A 20-year lookback: Has the hospitalist movement actually improved patient care?

In the last 20 years the healthcare industry has welcomed a new type of specialist that focuses on the general medical care of hospitalized patients. Since the concept was first introduced in 1996, 75 percent of U.S. hospitals now employ these hospitalists and the field has grown to 50,000 physicians.

And the specialty continues to expand with more physicians becoming post-acute care hospitalists and laborists.

But is hospital care better for it? That’s a question The New England Journal of Medicine explores in two new articles in recognition of the 20th anniversary of the field.

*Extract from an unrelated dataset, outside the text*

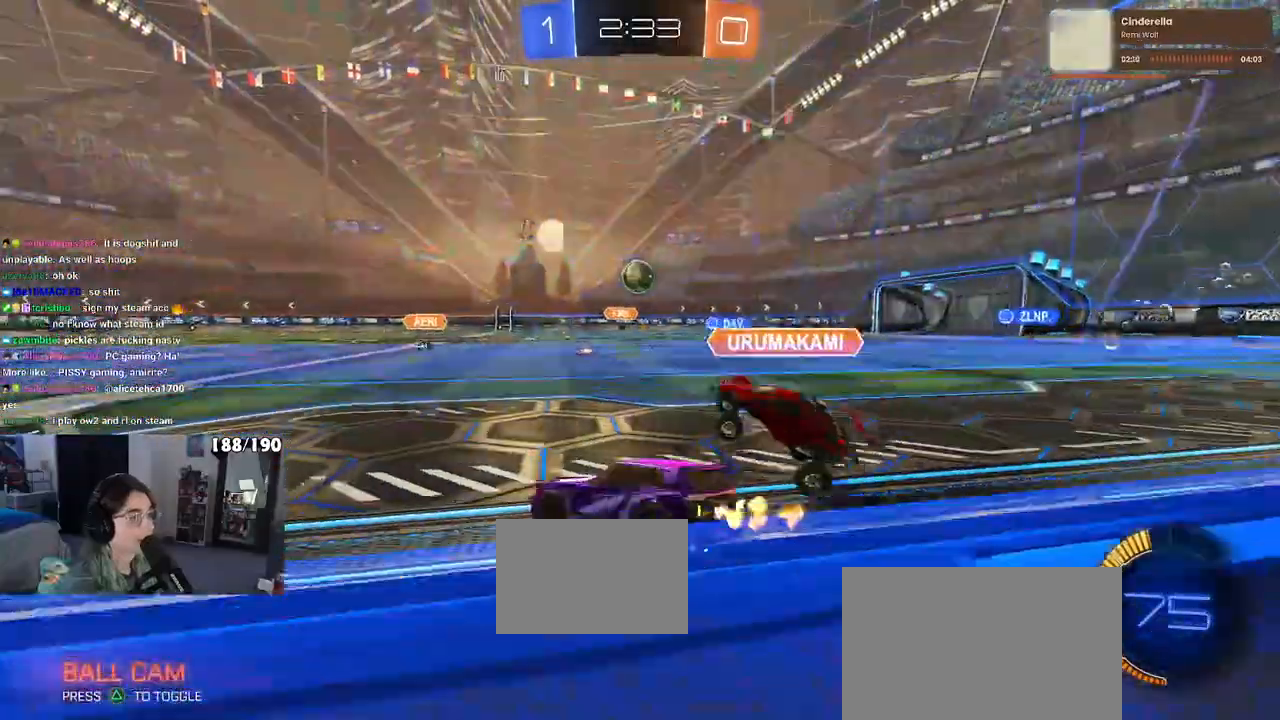
{"buttons": [], "left_stick": "center", "right_stick": "center", "events": []}
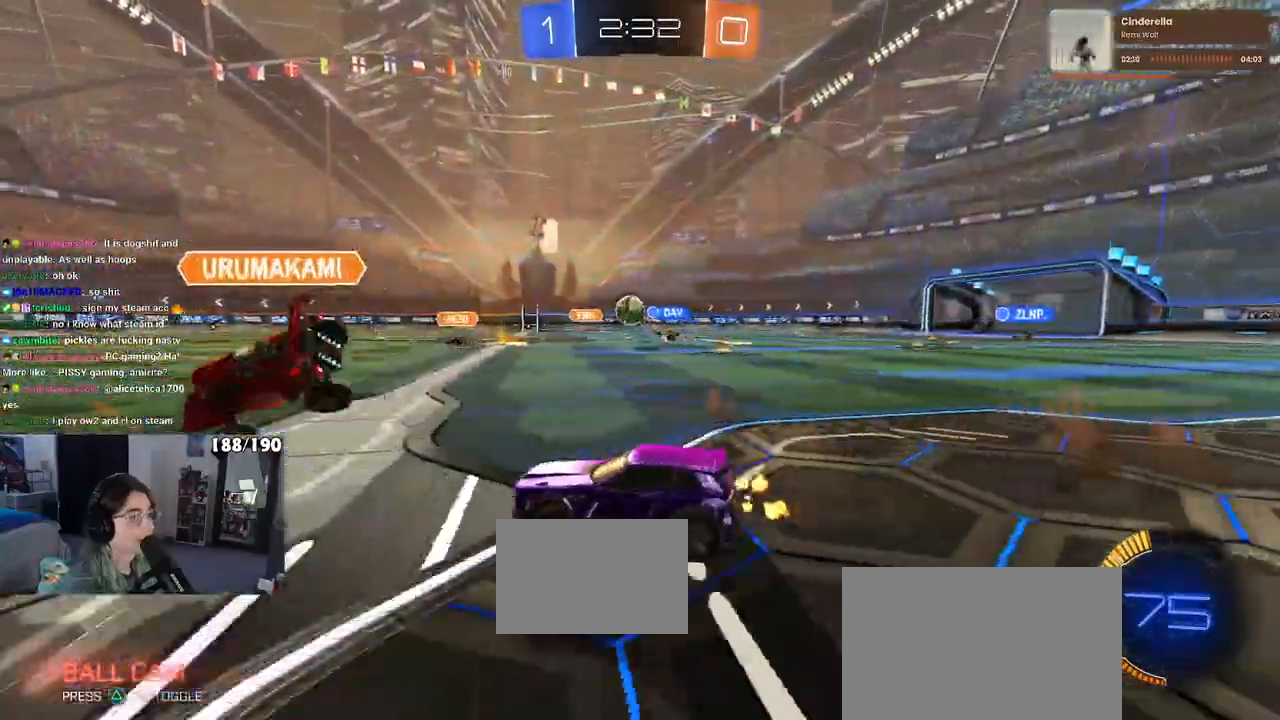
{"buttons": [], "left_stick": "right", "right_stick": "center", "events": [[150, "left_stick", "right"]]}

In many instances, hospitalists do add value to improve quality, safety and innovation, writes Robert M. Wachter, M.D., a professor at the University of California, San Francisco School of Medicine, and Lee Goldman, M.D., who works for the College of Physicians and Surgeons, Columbia University, New York, in the first commentary. And they believe that the model is the best way to guarantee hospitals provide high-quality, efficient inpatient care.

The model has led to reductions in length of stay, cost of hospitalization and readmission rates, but there are challenges.

“Although hospitalists have been leaders in developing systems (e.g., handoff protocols and post-discharge phone calls to patients) to mitigate harm from discontinuity, it remains the model’s Achilles’ heel,” they write.

The lack of care coordination between hospitalists and primary care physicians during admission and discharge is a big concern, agrees Richard Gunderman, M.D., Ph.D.,  of the Indiana University School of Medicine, Indianapolis, in the second piece.

“Gaps between community physicians and hospitalists may result in failures to follow-up on test results and treatment recommendations,“ he said.

Furthermore, it’s unclear what the model’s impact is on overall health status, total costs, and the well-being of patients and physicians, according to Gunderman.